Campaign contributions and personal contacts help industry lobbyists develop friendships with lawmakers, she adds. “It’s much harder to do something your friend says will impact on his business than to do something for someone you don’t know very well.”

Bill Franklin, chief lobbyist for North Carolina rest homes, thinks advocates like Silberman overestimate the political power of the industry. He says the real obstacle to quality care is that the state doesn’t reimburse rest homes enough to cover the cost of caring for poor residents. Rest homes, Franklin says, cannot afford big campaign contributions — so they focus instead on meeting with legislators who are favorable to the industry.

“The small amount we’ve been able to contribute has not been of great consequence,” he says. “I think our grassroots efforts play a far greater part than any contributions we have made.”

Craig Souza, the chief lobbyist for nursing homes, has no apologies for their big political contributions. “That’s the system,” he says. “We play it fairly and we play it openly. We’re not looking for anybody to do anything but be fair.”
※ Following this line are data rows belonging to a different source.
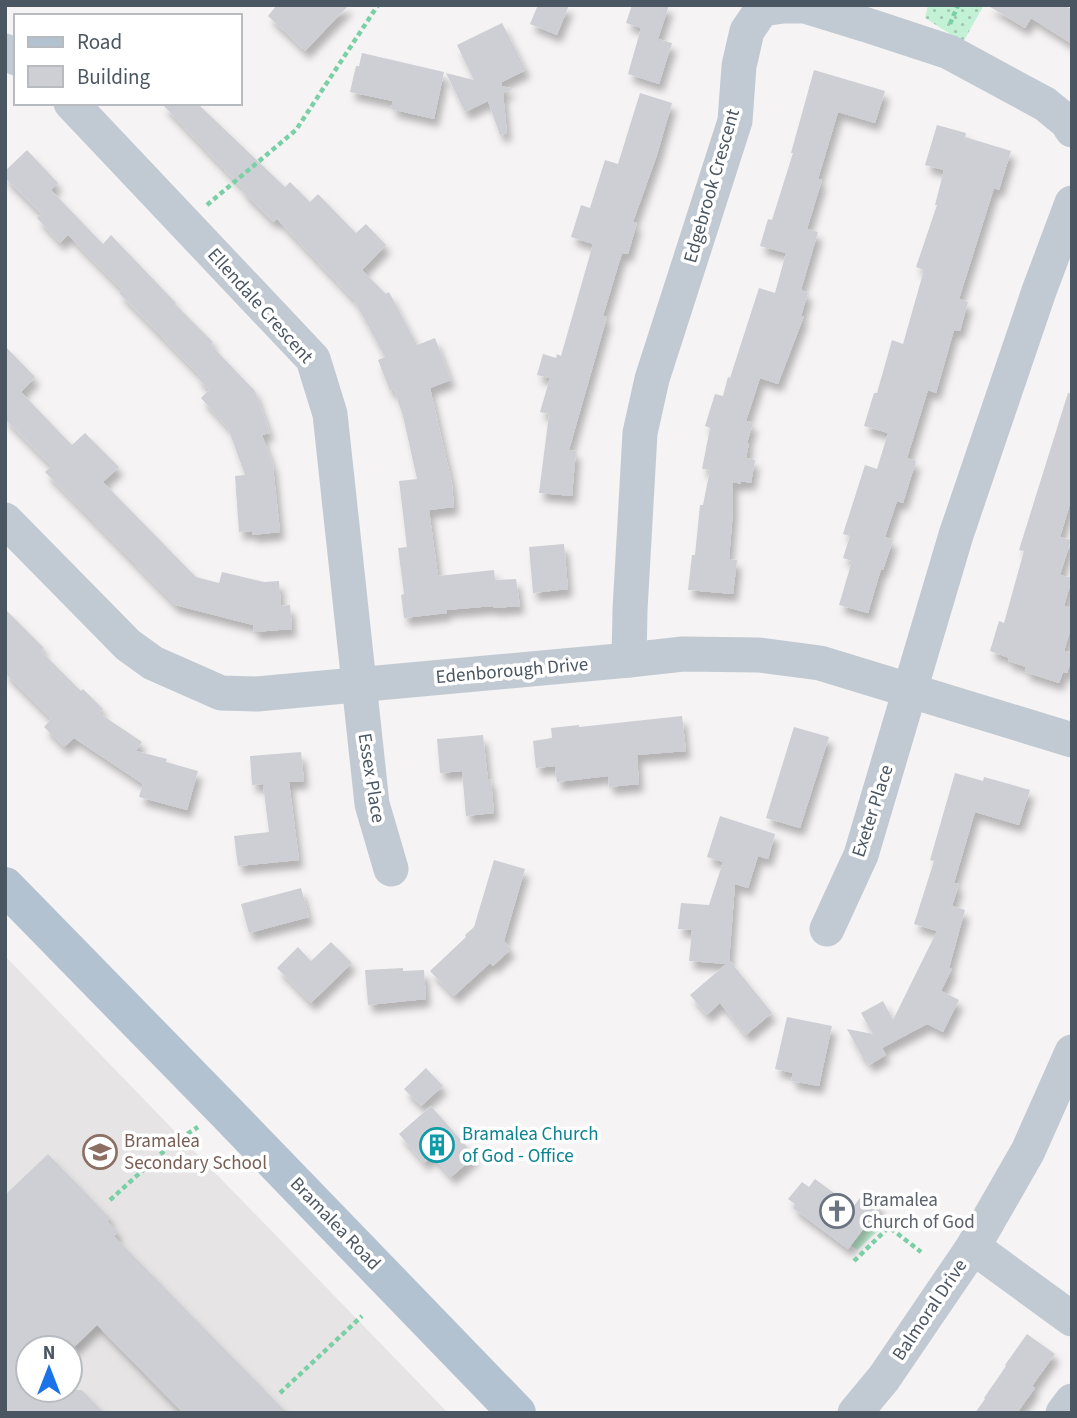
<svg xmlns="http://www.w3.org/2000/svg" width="1077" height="1418" font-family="'Source Sans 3',sans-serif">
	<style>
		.education { fill: #e6e4e5; fill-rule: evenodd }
		.green { fill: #c3f1d5 }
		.park { fill: url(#park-dots) }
		.building { fill: #cdcfd5; filter: url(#shadow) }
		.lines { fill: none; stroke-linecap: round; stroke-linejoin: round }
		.path { stroke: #7ad0a6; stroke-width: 4.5; stroke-dasharray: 5 3.5; stroke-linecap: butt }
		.minor { stroke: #c1cad2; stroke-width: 35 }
		.major { stroke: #b3c2d1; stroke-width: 38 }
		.labels { text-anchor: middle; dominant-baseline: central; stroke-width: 7; stroke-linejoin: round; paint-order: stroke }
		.street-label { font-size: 19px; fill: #4a5661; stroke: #fff }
		.culture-label { font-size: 19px; fill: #0d838f; stroke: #fff; text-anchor: start }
		.education-label { font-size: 19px; fill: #785e54; stroke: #fff; text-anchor: start }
		.worship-label { font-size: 19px; fill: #5b616d; stroke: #fff; text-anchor: start }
	</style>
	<defs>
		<pattern id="park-dots" width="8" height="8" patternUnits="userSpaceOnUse" patternTransform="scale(1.75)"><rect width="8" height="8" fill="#c3f1d5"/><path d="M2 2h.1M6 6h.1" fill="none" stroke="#a0c6b0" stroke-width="1.8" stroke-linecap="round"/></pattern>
		<filter id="shadow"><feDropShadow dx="4.5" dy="8" stdDeviation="3.5" flood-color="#0004"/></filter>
	</defs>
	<rect width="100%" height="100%" fill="#f5f3f3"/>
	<!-- education -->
	<path class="education" d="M5,956L448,1413H5ZM28,1348H70V1390H28Z"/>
	<!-- green -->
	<polygon class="green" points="870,1221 881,1228 857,1250 851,1245"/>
	<!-- park -->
	<polygon class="park" points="928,5 984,5 963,42 925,18"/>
	<!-- building -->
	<g class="building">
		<polygon points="277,5 349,5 305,51 268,16"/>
		<polygon points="538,5 569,5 557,35 530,24"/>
		<polygon points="632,5 669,5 658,39 672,43 659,84 628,74 641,28 626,23"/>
		<polygon points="987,5 1065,5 1072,10 1072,44 1031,18 1025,28"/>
		<polygon points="502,23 526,70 502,82 502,86 513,89 503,93 507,133 500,135 488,101 465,112 446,73 474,80 457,45"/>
		<polygon points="362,53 444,72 434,119 391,109 393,101 350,92 356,66 359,66"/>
		<polygon points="814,70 885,91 875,123 838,112 818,179 822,180 807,229 818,232 801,290 808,293 801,316 804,316 778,384 760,378 746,421 753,423 747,443 749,443 746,458 755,460 751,483 741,481 741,484 733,482 733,511 729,559 737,560 733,594 688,590 692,555 695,555 700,505 703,505 710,470 702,469 710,428 705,426 715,394 723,396 728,377 730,378 759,288 775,293 786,253 760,246 768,219 772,220 793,153 791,153"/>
		<polygon points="640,93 672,103 657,155 633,222 637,223 628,254 622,253 603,316 607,317 569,450 576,451 572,496 539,493 549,414 540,412 550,378 537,375 543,354 556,358 557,354 561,356 593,244 571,237 581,205 590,208 605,160 618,164"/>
		<polygon points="161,103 197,103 285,187 290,182 310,202 318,194 356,233 366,224 386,245 362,270 386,294 389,292 417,345 435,338 451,380 430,388 452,484 454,507 429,510 438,576 494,570 495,580 516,579 520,606 493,608 493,606 446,610 447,613 404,618 401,595 404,594 398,548 407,547 399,481 417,479 403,416 394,389 390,391 378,360 385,357 354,300 277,219 273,222 242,191 243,189"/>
		<polygon points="937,125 966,133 965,137 1011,151 999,190 994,188 959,299 968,302 960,331 954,330 936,393 928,390 907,458 916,461 903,503 897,501 885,537 893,540 883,570 881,569 868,613 839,605 852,561 843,558 850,536 843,534 865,465 877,469 888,433 864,426 874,393 877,393 892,340 903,344 924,270 916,267 937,205 935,205 944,170 925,165"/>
		<polygon points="27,150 58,183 51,190 103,244 111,235 176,303 175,304 213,342 211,345 255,391 270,433 262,435 273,466 280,532 252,535 252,531 239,532 235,476 245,475 228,428 201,398 209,390 197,377 199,375 119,293 122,290 68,235 60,243 37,218 41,214 5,178 5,171"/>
		<polygon points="5,346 35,377 21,392 72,445 85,433 119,467 103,482 196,577 219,583 222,572 264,582 279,581 281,606 290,605 292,629 254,632 253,625 175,605 45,472 51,466 5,419"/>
		<polygon points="1068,393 1072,394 1072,497 1060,537 1071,540 1060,575 1072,578 1064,606 1072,608 1072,625 1064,651 1069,652 1072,658 1067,673 1063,672 1059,683 1025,672 1026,667 1008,661 1009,658 990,651 999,621 1004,623 1024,551 1019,550"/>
		<polygon points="564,544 568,589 533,593 529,547"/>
		<polygon points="5,609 44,648 41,651 81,691 83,689 103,709 99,713 142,742 136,751 167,759 166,762 198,771 187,810 139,797 143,784 74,738 64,747 44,727 51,719 5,673"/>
		<polygon points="682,716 686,751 637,755 639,784 609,787 608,776 557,782 555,766 536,768 533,741 552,738 551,728 579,725 579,727"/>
		<polygon points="794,727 829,737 800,828 766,818"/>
		<polygon points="483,735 488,780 491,779 494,813 466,816 462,771 440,773 437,739"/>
		<polygon points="301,752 304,781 289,782 299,860 238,866 234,836 269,832 263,784 252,785 250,756"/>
		<polygon points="955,773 983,781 984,777 1030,790 1019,825 975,812 954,883 959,884 952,906 965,910 949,968 952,969 941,991 959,1000 943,1032 927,1024 882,1048 886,1055 869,1065 865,1057 863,1058 847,1029 873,1034 861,1013 883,1001 893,1020 937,931 914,924 934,861 930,860"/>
		<polygon points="720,816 775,834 768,859 758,856 748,888 735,884 729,962 730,961 772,1013 746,1035 720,1003 707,1015 690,995 726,964 689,961 692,930 678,929 681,903 709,905 723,862 707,857"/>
		<polygon points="494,860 525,869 504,941 511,949 493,966 490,963 454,996 430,971 466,937 465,935 474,927"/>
		<polygon points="301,888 309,917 249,933 241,904"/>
		<polygon points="331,942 352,963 311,1003 277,968 298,947 311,961"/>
		<polygon points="403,968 403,971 424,970 426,999 368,1005 365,970"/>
		<polygon points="787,1017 832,1026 819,1086 791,1081 793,1073 775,1069"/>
		<polygon points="426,1068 443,1086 421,1106 404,1089"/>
		<polygon points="431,1106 475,1156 451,1177 432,1156 424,1163 399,1134"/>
		<polygon points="48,1154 110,1218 107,1221 118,1232 114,1236 287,1413 183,1413 97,1325 73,1348 28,1348 28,1390 82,1390 104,1413 5,1413 5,1195"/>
		<polygon points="815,1179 853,1207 863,1194 881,1206 848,1249 793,1208 795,1204 788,1199 802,1182 809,1187"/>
		<polygon points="1027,1334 1055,1354 1032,1386 1035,1388 1017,1413 975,1413 985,1399 984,1398 1006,1366 1005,1365"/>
	</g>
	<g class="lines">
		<!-- path -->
		<g class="path">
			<polyline points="950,24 958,5"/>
			<polyline points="207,205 296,130 378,5"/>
			<polyline points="110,1200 173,1143 198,1127"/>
			<polyline points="874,1215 889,1227"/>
			<polyline points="854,1261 889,1227 921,1252"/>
			<polyline points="280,1393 362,1316"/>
		</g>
		<!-- minor -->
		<g class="minor">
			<polyline points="5,51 16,58"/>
			<polyline points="71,103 313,359 330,414 372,804 391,869"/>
			<polyline points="5,520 128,645 153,663 221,693 257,694 629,660 683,654 759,655 820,663 1072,740"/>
			<polyline points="629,660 630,610 640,433 652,379 735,121 739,66 747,31 762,9 784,6 805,6 870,26 949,52 1045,104 1067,122 1072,130"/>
			<polyline points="827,929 861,855 956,535 1039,291 1072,203"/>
			<polyline points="973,1247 1072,1319"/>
			<polyline points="855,1413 884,1378 973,1247 1028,1151 1072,1052"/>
			<polyline points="1063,1413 1072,1401"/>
		</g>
		<!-- major -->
		<polyline class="major" points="5,886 225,1111 517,1413"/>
	</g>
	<!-- icons -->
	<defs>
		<g id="building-ring" transform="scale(1.75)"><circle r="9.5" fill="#fff" stroke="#0f9aa8" stroke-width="1.5"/><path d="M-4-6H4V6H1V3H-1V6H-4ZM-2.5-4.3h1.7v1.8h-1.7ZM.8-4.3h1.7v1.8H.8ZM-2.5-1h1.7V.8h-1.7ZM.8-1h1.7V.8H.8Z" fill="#0f9aa8"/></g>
		<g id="school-ring" transform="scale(1.75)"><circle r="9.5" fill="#fff" stroke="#8d6e63" stroke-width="1.5"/><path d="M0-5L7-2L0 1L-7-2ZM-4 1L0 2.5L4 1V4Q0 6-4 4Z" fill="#8d6e63"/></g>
		<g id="church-ring" transform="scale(1.75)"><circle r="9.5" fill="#fff" stroke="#6b7280" stroke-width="1.5"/><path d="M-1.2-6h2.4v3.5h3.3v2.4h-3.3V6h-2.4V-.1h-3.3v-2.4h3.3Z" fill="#6b7280"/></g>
	</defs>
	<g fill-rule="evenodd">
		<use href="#building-ring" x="437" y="1145"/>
		<use href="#school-ring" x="100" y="1152"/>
		<use href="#church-ring" x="837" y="1211"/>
	</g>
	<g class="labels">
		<!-- street labels -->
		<g class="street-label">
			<text transform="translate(712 186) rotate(-74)">Edgebrook Crescent</text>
			<text transform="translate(260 306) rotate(48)">Ellendale Crescent</text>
			<text transform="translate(512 671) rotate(-5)">Edenborough Drive</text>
			<text transform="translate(371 778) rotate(81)">Essex Place</text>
			<text transform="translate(873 811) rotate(-72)">Exeter Place</text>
			<text transform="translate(335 1224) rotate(46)">Bramalea Road</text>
			<text transform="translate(930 1310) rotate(-56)">Balmoral Drive</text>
		</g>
		<!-- culture labels -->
		<g class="culture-label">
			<text x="462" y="1134">Bramalea Church<tspan x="462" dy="22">of God - Office</tspan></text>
		</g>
		<!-- education labels -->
		<g class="education-label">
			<text x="124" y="1141">Bramalea<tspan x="124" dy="22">Secondary School</tspan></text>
		</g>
		<!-- worship labels -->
		<g class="worship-label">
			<text x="862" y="1200">Bramalea<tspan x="862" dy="22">Church of God</tspan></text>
		</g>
	</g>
	<!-- border -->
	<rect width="1077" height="1418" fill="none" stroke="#4a5661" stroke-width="14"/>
	<!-- legend -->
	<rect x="14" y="14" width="228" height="91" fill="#ffffff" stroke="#b7bbc0" stroke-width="2"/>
	<rect x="28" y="37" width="35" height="10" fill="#b3c2d1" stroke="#b7bbc0" stroke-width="2"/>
	<text x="77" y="49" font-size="21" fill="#4a5661">Road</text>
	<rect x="28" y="66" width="35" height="21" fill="#cdcfd5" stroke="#b7bbc0" stroke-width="2"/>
	<text x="77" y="84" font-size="21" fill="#4a5661">Building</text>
	<!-- north arrow -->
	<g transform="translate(49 1369)"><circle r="33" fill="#ffffff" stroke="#b7bbc0" stroke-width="2"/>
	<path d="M0-5L12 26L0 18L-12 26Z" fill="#1a73e8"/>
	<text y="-10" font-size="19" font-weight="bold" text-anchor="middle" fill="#4a5661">N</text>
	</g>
</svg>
Whether through contributions or contacts, the industry does exert a great deal of pull in the state legislature. “Rest home lobbyists are everywhere,” says one legislative aide who asked not to be identified. According to the aide, lawmakers who tried to question some financial data supplied by an industry lobbyist during a recent request for a rate increase were simply ignored.

Despite such obstacles, advocates for patients and their families say they will keep pressing for reform. “It is stressful when you become aware of the political compromises in the long-term care arena and the enormous power the industry wields,” says Chasson. “You do get burned out — but you just have to keep hammering away at it.”